> [What this exercise asks]
1. According to the camera rotation post, how does the poster represent the camera?
2. Rewrite the camera rotation post from "The camera is" up to and including "I avoid this?)", changing each "eye" to "viewpoint".

Rotate the camera (ie, analogous to rotating your head)
Rotate around an arbitrary 3D point (a point in space, which is probably not in the center of the screen; the camera needs to rotate around this keeping the same relative look direction, ie the look direction changes too. This does not look directly at the chosen rotation point)
Pan in the camera's plane (so move up/down or left/right in the plane orthogonal to the camera's look vector)

The camera is not supposed to roll - that is, 'up' remains up. Because of this I represent the camera with a location and two angles, rotations around the X and Y axes (Z would be roll.) The view matrix is then recalculated using the camera location and these two angles. This works great for pan and rotating the eye, but not for rotating around an arbitrary point. Instead I get the following behaviour:

The eye itself apparently moving further up or down than it should
The eye not moving up or down at all when m_dRotationX is 0 or pi. (Gimbal lock? How can I avoid this?)
The eye's rotation being inverted (changing the rotation makes it look further up when it should look further down, down when it should look further up) when m_dRotationX is between pi and 2pi.

(a) What is causing this 'drift' in rotation?

This may be gimbal lock. If so, the standard answer to this is 'use quaternions to represent rotation', said many times here on SO (1, 2, 3 for example), but unfortunately without concrete details (example. This is the best answer I've found so far; it's rare.) I've struggled to implemented a camera using quaternions combining the above two types of rotations. I am, in fact, building a quaternion using the two rotations, but a commenter below said there was no reason - it's fine to immediately build the matrix.

This occurs when changing the X and Y rotations (which represent the camera look direction) when rotating around a point, but does not occur simply when directly changing the rotations, i.e. rotating the camera around itself. To me, this doesn't make sense. It's the same values.

> [Extracted records]

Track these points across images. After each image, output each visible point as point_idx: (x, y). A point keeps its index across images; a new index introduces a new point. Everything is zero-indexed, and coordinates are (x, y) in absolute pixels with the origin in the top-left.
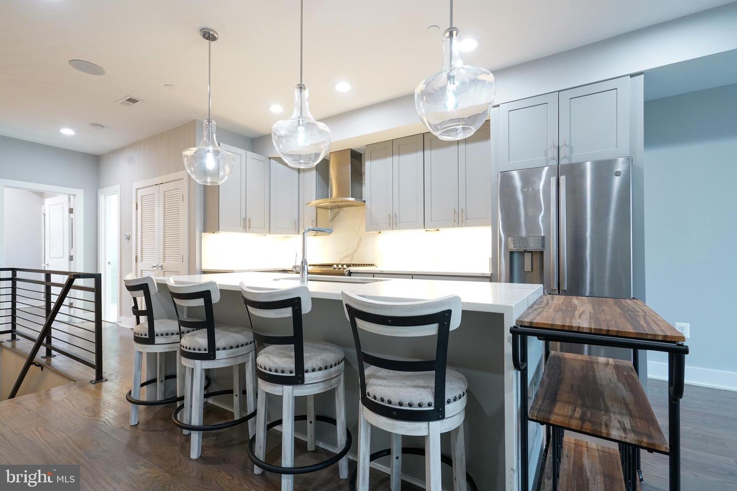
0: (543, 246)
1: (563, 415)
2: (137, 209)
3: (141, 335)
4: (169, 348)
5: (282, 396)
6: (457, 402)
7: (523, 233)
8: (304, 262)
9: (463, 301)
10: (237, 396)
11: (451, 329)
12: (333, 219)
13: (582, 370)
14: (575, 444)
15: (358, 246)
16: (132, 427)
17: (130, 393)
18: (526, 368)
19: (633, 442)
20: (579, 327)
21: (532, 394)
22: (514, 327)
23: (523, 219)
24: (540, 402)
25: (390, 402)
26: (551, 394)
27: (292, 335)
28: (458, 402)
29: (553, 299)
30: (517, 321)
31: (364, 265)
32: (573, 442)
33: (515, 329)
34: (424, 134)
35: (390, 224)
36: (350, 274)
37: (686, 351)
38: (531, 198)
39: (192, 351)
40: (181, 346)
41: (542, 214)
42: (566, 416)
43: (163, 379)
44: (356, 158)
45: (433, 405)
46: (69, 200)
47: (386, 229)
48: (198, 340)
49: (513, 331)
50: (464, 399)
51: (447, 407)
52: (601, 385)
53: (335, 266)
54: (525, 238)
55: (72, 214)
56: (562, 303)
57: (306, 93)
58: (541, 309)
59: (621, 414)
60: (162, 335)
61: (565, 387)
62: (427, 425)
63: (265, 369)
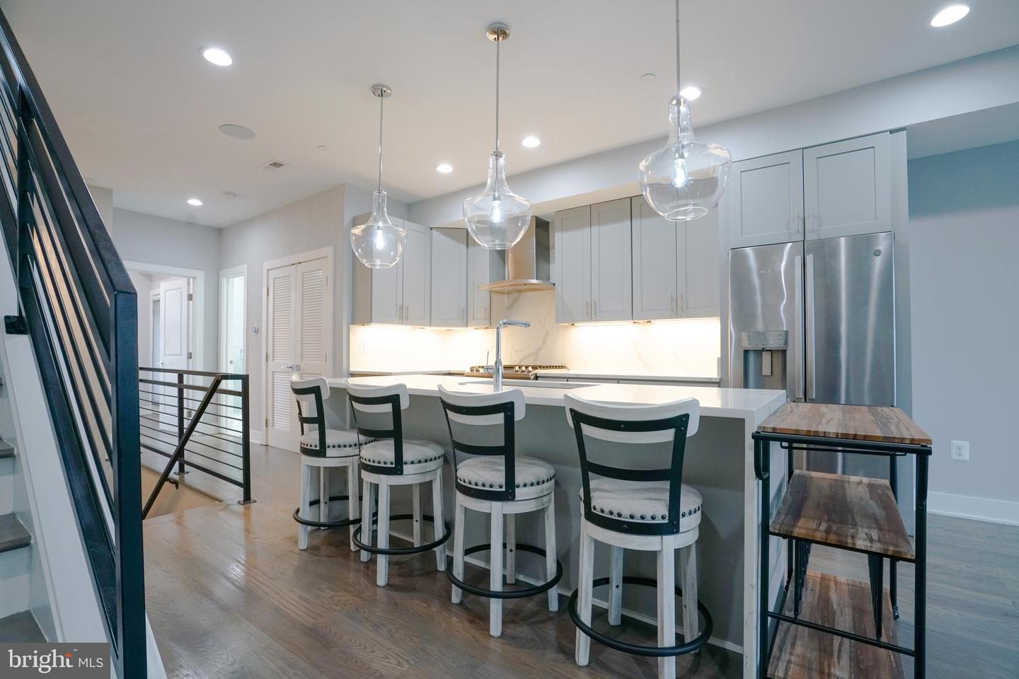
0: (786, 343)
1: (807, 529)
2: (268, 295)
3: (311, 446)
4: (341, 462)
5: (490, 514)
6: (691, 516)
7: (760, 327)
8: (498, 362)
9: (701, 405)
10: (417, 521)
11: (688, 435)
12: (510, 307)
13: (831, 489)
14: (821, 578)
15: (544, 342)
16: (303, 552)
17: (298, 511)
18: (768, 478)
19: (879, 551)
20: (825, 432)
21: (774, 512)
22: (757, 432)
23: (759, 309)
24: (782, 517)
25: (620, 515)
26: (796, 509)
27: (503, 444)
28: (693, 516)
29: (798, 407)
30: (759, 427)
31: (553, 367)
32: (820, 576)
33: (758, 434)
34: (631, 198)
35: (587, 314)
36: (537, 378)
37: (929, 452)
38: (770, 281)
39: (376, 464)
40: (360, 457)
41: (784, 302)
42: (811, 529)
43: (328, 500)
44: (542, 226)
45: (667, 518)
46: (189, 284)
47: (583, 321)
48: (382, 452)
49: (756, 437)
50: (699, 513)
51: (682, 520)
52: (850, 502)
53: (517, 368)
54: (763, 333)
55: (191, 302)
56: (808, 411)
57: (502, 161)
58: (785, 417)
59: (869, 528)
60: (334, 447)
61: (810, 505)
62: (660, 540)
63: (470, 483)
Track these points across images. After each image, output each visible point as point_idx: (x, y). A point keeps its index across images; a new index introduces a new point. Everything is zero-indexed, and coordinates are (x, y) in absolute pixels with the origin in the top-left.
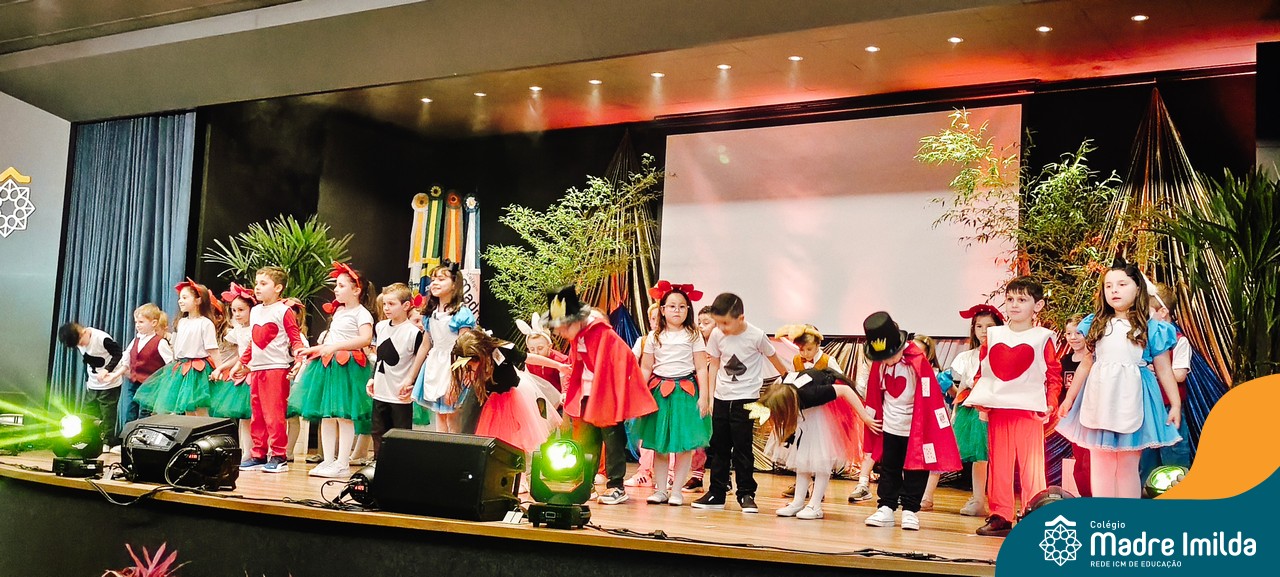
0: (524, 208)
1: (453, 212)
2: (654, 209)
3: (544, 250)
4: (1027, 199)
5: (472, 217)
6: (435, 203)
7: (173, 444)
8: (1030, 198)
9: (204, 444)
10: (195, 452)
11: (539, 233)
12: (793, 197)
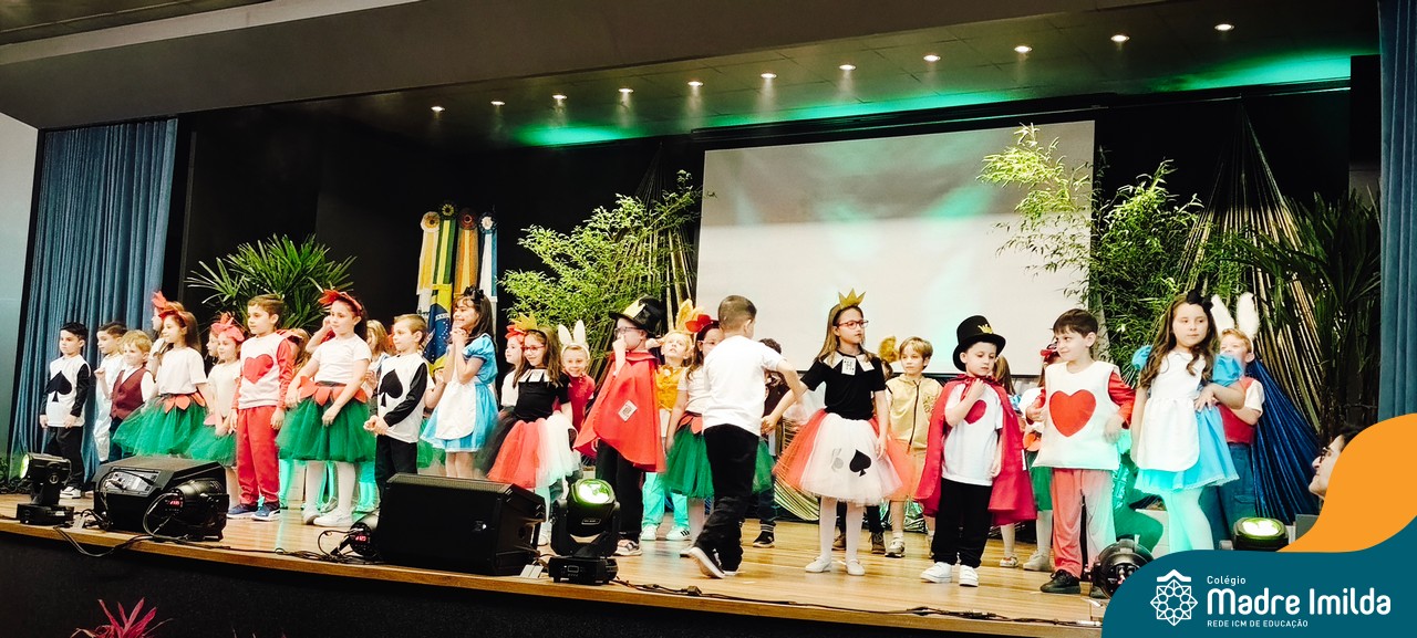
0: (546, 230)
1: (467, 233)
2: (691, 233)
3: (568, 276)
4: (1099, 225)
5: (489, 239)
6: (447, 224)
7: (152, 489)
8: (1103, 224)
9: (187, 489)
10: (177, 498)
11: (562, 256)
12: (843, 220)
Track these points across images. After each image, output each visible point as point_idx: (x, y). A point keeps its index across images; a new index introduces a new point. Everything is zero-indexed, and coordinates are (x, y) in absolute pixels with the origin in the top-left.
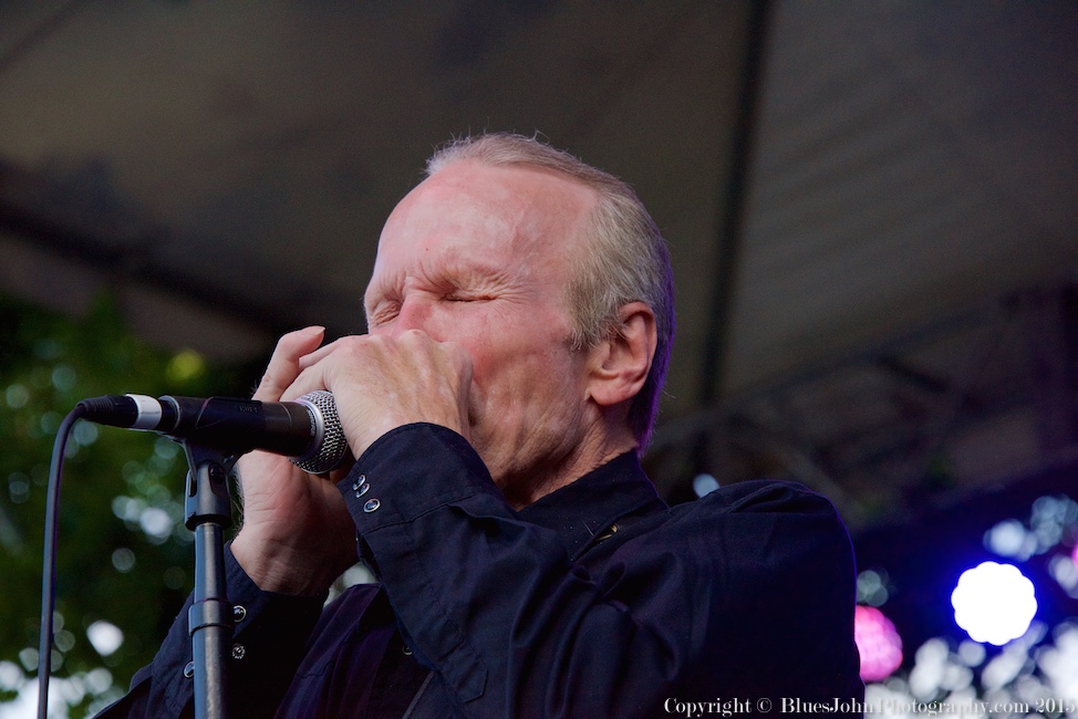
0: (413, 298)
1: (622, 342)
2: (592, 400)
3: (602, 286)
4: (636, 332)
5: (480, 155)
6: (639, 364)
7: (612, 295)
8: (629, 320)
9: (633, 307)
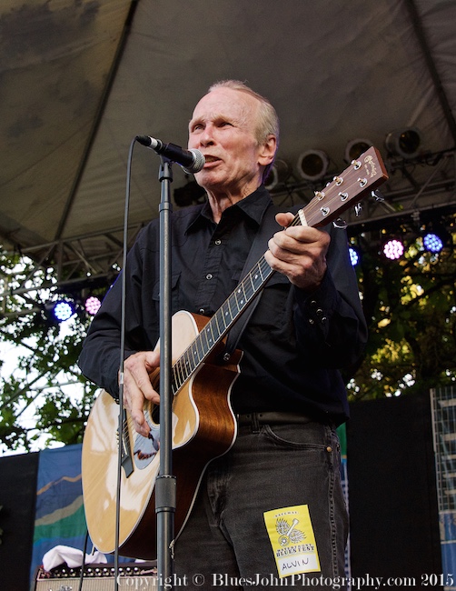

> [Solutions to the problems]
1. With a location and two angles, rotations around the X and Y axes.

2.
The camera is not supposed to roll - that is, 'up' remains up. Because of this I represent the camera with a location and two angles, rotations around the X and Y axes (Z would be roll.) The view matrix is then recalculated using the camera location and these two angles. This works great for pan and rotating the viewpoint, but not for rotating around an arbitrary point. Instead I get the following behaviour:

The viewpoint itself apparently moving further up or down than it should
The viewpoint not moving up or down at all when m_dRotationX is 0 or pi. (Gimbal lock? How can I avoid this?)